-- Extracted information follows --

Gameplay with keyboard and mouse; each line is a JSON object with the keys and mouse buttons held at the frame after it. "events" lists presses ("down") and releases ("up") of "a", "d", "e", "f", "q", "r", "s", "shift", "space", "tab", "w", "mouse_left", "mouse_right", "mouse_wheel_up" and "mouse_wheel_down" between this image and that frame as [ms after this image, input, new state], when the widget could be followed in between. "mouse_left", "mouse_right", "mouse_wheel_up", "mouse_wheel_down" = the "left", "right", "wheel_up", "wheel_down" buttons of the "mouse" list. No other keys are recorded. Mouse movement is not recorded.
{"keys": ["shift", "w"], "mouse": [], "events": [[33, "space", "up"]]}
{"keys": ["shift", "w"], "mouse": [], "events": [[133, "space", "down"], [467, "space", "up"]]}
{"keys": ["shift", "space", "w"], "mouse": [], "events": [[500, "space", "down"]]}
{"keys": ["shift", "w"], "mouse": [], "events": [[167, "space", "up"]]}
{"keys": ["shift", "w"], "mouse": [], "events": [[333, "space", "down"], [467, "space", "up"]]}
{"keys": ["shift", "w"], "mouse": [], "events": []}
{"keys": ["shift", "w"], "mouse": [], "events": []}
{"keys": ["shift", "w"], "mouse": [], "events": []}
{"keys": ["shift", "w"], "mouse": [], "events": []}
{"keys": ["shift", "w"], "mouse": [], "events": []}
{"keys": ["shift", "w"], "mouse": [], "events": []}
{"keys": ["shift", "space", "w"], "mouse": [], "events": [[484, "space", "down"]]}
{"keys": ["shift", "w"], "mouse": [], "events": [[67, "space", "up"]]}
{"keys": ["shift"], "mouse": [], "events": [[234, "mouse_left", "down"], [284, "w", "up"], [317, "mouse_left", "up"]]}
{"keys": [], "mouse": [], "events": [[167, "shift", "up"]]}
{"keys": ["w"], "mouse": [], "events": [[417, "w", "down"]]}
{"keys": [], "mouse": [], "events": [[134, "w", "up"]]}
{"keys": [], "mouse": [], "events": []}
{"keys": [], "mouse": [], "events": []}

-- Extracted information concluded --

#### [Problem to work on]
Every word of the data above should be given again, exactly as it stands.

#### [Solution]
Gameplay with keyboard and mouse; each line is a JSON object with the keys and mouse buttons held at the frame after it. "events" lists presses ("down") and releases ("up") of "a", "d", "e", "f", "q", "r", "s", "shift", "space", "tab", "w", "mouse_left", "mouse_right", "mouse_wheel_up" and "mouse_wheel_down" between this image and that frame as [ms after this image, input, new state], when the widget could be followed in between. "mouse_left", "mouse_right", "mouse_wheel_up", "mouse_wheel_down" = the "left", "right", "wheel_up", "wheel_down" buttons of the "mouse" list. No other keys are recorded. Mouse movement is not recorded.
{"keys": ["shift", "w"], "mouse": [], "events": [[33, "space", "up"]]}
{"keys": ["shift", "w"], "mouse": [], "events": [[133, "space", "down"], [467, "space", "up"]]}
{"keys": ["shift", "space", "w"], "mouse": [], "events": [[500, "space", "down"]]}
{"keys": ["shift", "w"], "mouse": [], "events": [[167, "space", "up"]]}
{"keys": ["shift", "w"], "mouse": [], "events": [[333, "space", "down"], [467, "space", "up"]]}
{"keys": ["shift", "w"], "mouse": [], "events": []}
{"keys": ["shift", "w"], "mouse": [], "events": []}
{"keys": ["shift", "w"], "mouse": [], "events": []}
{"keys": ["shift", "w"], "mouse": [], "events": []}
{"keys": ["shift", "w"], "mouse": [], "events": []}
{"keys": ["shift", "w"], "mouse": [], "events": []}
{"keys": ["shift", "space", "w"], "mouse": [], "events": [[484, "space", "down"]]}
{"keys": ["shift", "w"], "mouse": [], "events": [[67, "space", "up"]]}
{"keys": ["shift"], "mouse": [], "events": [[234, "mouse_left", "down"], [284, "w", "up"], [317, "mouse_left", "up"]]}
{"keys": [], "mouse": [], "events": [[167, "shift", "up"]]}
{"keys": ["w"], "mouse": [], "events": [[417, "w", "down"]]}
{"keys": [], "mouse": [], "events": [[134, "w", "up"]]}
{"keys": [], "mouse": [], "events": []}
{"keys": [], "mouse": [], "events": []}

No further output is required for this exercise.